I started off with Michael Pollan's Second Nature and then The Omnivore's Dilemma. Both are non-fiction. The first is about the history of gardening in America and the second is about American food and where it comes from. Both were fascinating to me as a plant nerd but not sure if my non-nerdy friends would like them. The second one was also somewhat disturbing and talked about processed foods and cattle feed lots and all the terrible stuff you suspect but would rather not know about food production. I can tell you one thing, since I finished the book I ate local grown chicken and it's a million miles different to the bleached, antibiotic-pumped white rubbery crap they sell in supermarkets. It tasted like the chicken I remember from Sunday roasts as a kid! Now Mr. Pollan is a bit of a rogue, a bit of an activist and gets a bit carried away (his science isn't very good sometimes) but they were certainly worth listening to.
The Immortal Life of Henrietta Lacks. When it first came out and went to the top of the NYT book charts I avoided it because it sounded a bit "heavy" for me, even though I love non-fiction. That's why I thought an audio book might fit me better.
It's a fantastic book! Can't recommend it highly enough. I'm 2 disks in to an 8-disk audio and I sat outside the house for 10 minutes tonight because I didn't want to leave the car. What a story!
So I have two things to relay from the book so far.
First the intro; medical scientists had been trying for years to get human cells to live and divide and continue (the immortal cell) outside of the human body, so that they could test those cells with vaccines and other medical breakthroughs. All cells died within a short time, but not Henrietta's. So all HeLa cells (named after the first two letters of each of her names) are derived from her. There are currently trillions of her cells around the world, used for all kinds of medical research. Her cells helped develop the polio vaccine and find treatments for AIDS and cancer. Her cells are the most important cells in the world. Here's the thing - she never gave permission for her cells to be taken and her family never know that HeLa cells derived from her even existed for many years.
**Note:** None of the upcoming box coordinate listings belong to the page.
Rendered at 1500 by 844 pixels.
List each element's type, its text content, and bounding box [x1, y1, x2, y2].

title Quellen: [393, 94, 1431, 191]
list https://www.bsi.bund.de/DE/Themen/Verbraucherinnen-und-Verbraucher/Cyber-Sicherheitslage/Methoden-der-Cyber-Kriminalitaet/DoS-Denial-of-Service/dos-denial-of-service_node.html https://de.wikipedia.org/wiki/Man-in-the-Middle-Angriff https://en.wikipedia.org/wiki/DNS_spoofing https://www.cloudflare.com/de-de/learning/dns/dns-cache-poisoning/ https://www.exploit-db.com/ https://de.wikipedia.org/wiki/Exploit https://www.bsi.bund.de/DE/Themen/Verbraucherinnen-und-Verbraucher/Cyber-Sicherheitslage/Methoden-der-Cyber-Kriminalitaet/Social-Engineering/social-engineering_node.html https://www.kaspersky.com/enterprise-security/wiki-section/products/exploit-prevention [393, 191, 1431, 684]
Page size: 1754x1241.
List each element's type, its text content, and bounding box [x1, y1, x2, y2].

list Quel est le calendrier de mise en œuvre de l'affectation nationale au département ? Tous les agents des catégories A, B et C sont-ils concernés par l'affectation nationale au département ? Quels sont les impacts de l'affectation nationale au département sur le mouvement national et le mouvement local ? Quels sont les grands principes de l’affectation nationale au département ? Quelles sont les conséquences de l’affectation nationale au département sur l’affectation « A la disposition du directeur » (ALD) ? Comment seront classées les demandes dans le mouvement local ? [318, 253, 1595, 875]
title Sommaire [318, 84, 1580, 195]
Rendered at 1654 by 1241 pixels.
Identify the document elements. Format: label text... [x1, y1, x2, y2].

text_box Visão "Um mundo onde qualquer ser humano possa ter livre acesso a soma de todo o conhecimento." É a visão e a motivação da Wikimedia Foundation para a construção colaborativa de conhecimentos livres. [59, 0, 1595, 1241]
The second story is that Henrietta had cervical cancer and I was horrified by the treatments back in 1951. They put radon rods inside her for two days and then gave her a month of radiation, all the while putting lead strips inside her to stop her colon being injured by the rays. Radon and lead? Blimey. Makes you wonder what they will say in 50 years about our current medical practices.
So there you are. If any of you like a good story but don't like to sit and read, maybe an audio book will work better for you. And I definitely recommend this one.